# MS Game Pass - Savegames Wasteland 3 zu Steam portieren



## PerrinO (8. März 2021)

Hallöchen!

Ich werde demnächst den MS Game Pass antesten. Im Netz habe ich die Info gefunden, dass man die Savegames der unter Game Pass angelegten Games auch auf Steam übertragen kann - mit wenigen Ausnahmen. Wasteland 3 soll zu denen gehören, bei denen es nicht geht. Kann das jemand bestätigen?

Gruß

Perrin


----------



## Herbboy (8. März 2021)

PerrinO schrieb:


> Hallöchen!
> 
> Ich werde demnächst den MS Game Pass antesten. Im Netz habe ich die Info gefunden, dass man die Savegames der unter Game Pass angelegten Games auch auf Steam übertragen kann - mit wenigen Ausnahmen. Wasteland 3 soll zu denen gehören, bei denen es nicht geht. Kann das jemand bestätigen?
> 
> ...


Ich kann es Dir leider nicht sagen, aber die Frage ist, wie lange du denn dann spielen wolltest bzw. wann du es für Steam kaufen wolltest ^^  Wirklich wichtig ist ein Import ja nur dann, wenn du Wasteland 3 mit dem Gamepass recht lange spielen willst, aber nicht ganz durchspielen willst. Denn wenn du DANN keinen Gamepass mehr haben willst, es aber bei Steam kaufen möchtest, wären viele Dutzende Spielstunden nicht ohne Gamepass verfügbar.
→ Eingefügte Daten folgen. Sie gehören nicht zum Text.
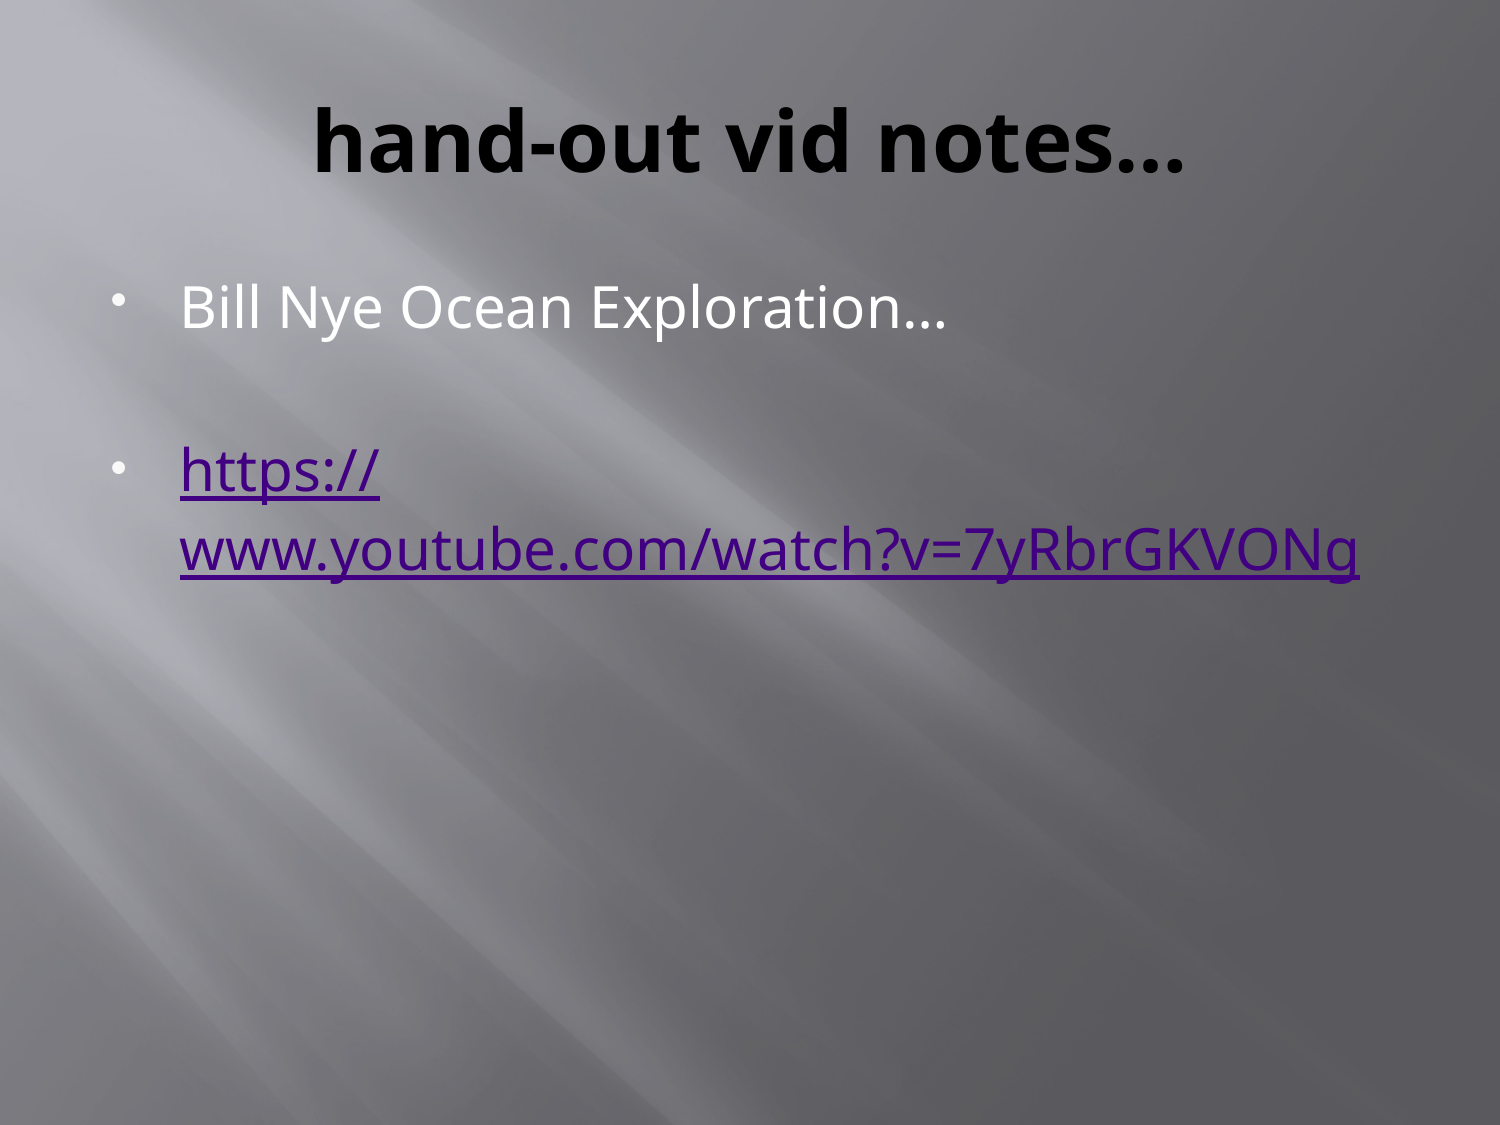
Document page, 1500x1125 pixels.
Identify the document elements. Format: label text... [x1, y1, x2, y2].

list Bill Nye Ocean Exploration… https://www.youtube.com/watch?v=7yRbrGKVONg [75, 262, 1425, 1035]
title hand-out vid notes… [75, 45, 1425, 233]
Wenn du es aber sowieso durchspielst, solange du den Gamepass hast, braucht du ja kein Savegame mehr für Steam. Und wenn du es nur ein paar Stunden antesten willst, um zu wissen, ob ein Kauf per Steam sich lohnt, wäre es wiederum nicht schlimm, wenn die paar Stunden dann halt weg wären. ^^ 

Nebenbei: du kriegst die PC-Version ja für 30-40€ im Handel. Falls es also nur darum geht, dass es Dir direkt im MS-Shop zu teuer ist, dann kauf Dir am besten die Retail-Version, sobald du merkst, dass es Dir zusagt.


----------



## PerrinO (8. März 2021)

Das wäre natürlich die schlaue Option.


----------



## Herbboy (8. März 2021)

PerrinO schrieb:


> Das wäre natürlich die schlaue Option.


Wobei ich jetzt nicht weiß, ob die Retail-Version für den Xbox/GamePass-Client oder für Steam ist...   bei MediaMarkt und Saturn zB kostet die aktuell 40€, günstiger als bei amazon. Wenn man zum Abholen bestellt, dann auch ohne die Versandkosten von 5€, die wg. USK18 ansonsten anfallen.


----------